Task prompt | Copy out the listing below line for line, without changing any wording, and leave the pictures out of your answer.

◆ ◆ ◆ ◆ ◆

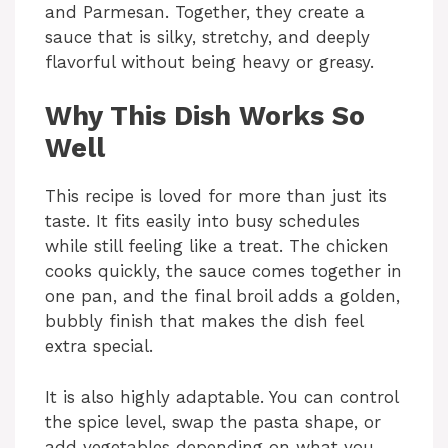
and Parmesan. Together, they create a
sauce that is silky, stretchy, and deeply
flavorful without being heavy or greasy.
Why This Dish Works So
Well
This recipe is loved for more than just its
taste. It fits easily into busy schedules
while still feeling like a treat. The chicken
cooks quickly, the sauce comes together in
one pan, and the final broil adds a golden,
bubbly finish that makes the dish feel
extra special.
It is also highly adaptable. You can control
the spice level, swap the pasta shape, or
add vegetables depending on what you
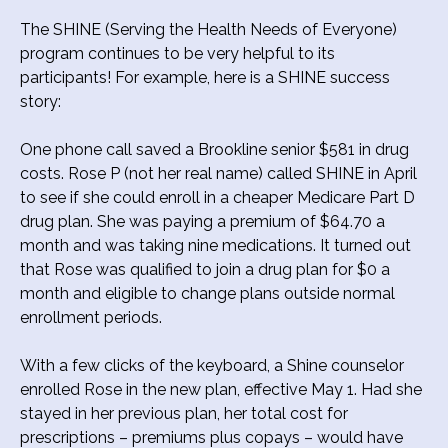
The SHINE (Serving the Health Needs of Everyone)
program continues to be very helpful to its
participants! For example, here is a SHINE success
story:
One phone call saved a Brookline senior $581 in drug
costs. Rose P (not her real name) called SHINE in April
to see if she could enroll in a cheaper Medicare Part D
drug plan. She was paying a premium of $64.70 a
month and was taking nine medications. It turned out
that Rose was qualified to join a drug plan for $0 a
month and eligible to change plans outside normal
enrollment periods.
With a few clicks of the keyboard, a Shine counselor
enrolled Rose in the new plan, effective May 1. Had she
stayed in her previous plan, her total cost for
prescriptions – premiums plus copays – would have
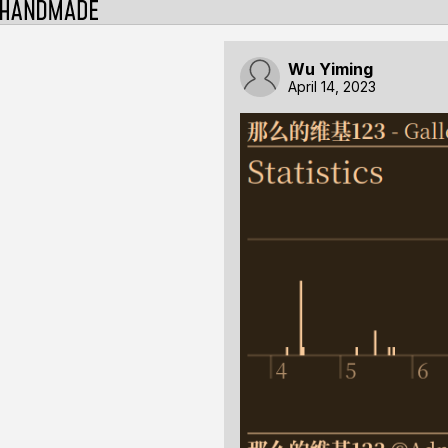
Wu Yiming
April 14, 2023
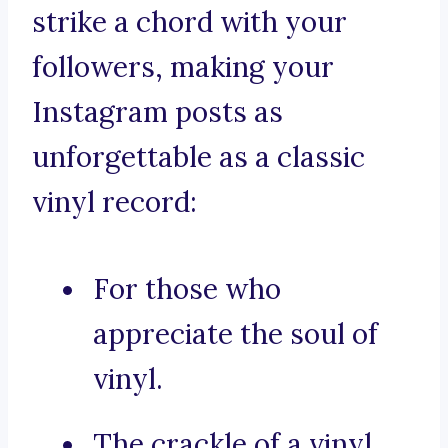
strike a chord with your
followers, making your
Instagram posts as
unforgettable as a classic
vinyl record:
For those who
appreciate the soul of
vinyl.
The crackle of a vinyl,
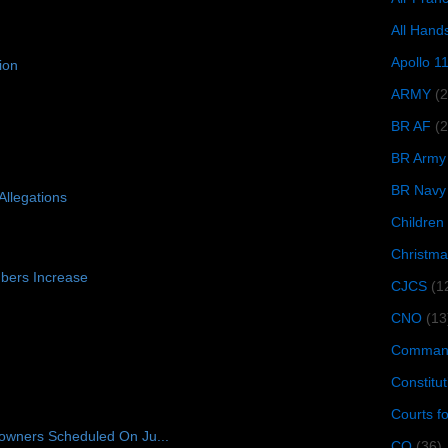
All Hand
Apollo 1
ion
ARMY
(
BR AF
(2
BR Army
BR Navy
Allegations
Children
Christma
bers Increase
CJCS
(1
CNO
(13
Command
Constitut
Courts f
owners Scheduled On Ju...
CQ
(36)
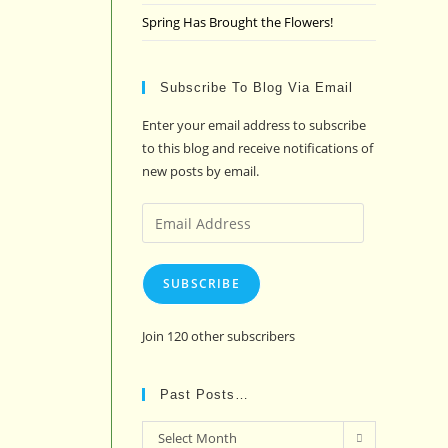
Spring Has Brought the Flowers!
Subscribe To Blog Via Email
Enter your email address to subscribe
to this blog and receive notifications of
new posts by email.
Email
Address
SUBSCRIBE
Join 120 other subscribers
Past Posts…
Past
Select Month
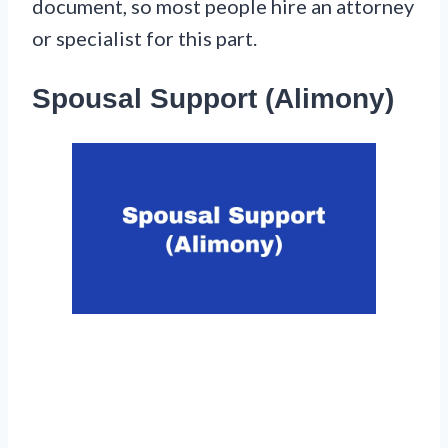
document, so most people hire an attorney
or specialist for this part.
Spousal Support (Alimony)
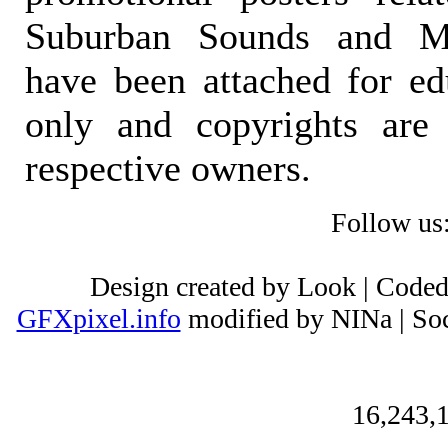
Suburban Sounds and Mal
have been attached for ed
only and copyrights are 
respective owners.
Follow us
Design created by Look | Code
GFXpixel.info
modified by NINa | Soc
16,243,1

◆ ◆ ◆ ◆ ◆

Response area |
and Parmesan. Together, they create a
sauce that is silky, stretchy, and deeply
flavorful without being heavy or greasy.
Why This Dish Works So
Well
This recipe is loved for more than just its
taste. It fits easily into busy schedules
while still feeling like a treat. The chicken
cooks quickly, the sauce comes together in
one pan, and the final broil adds a golden,
bubbly finish that makes the dish feel
extra special.
It is also highly adaptable. You can control
the spice level, swap the pasta shape, or
add vegetables depending on what you
The SHINE (Serving the Health Needs of Everyone)
program continues to be very helpful to its
participants! For example, here is a SHINE success
story:
One phone call saved a Brookline senior $581 in drug
costs. Rose P (not her real name) called SHINE in April
to see if she could enroll in a cheaper Medicare Part D
drug plan. She was paying a premium of $64.70 a
month and was taking nine medications. It turned out
that Rose was qualified to join a drug plan for $0 a
month and eligible to change plans outside normal
enrollment periods.
With a few clicks of the keyboard, a Shine counselor
enrolled Rose in the new plan, effective May 1. Had she
stayed in her previous plan, her total cost for
prescriptions – premiums plus copays – would have
Wu Yiming
April 14, 2023
strike a chord with your
followers, making your
Instagram posts as
unforgettable as a classic
vinyl record:
For those who
appreciate the soul of
vinyl.
The crackle of a vinyl,
All Hand
Apollo 1
ion
ARMY
(
BR AF
(2
BR Army
BR Navy
Allegations
Children
Christma
bers Increase
CJCS
(1
CNO
(13
Command
Constitut
Courts f
owners Scheduled On Ju...
CQ
(36)
Spring Has Brought the Flowers!
Subscribe To Blog Via Email
Enter your email address to subscribe
to this blog and receive notifications of
new posts by email.
Email
Address
SUBSCRIBE
Join 120 other subscribers
Past Posts…
Past
Select Month
document, so most people hire an attorney
or specialist for this part.
Spousal Support (Alimony)
Suburban Sounds and Mal
have been attached for ed
only and copyrights are 
respective owners.
Follow us
Design created by Look | Code
GFXpixel.info
modified by NINa | Soc
16,243,1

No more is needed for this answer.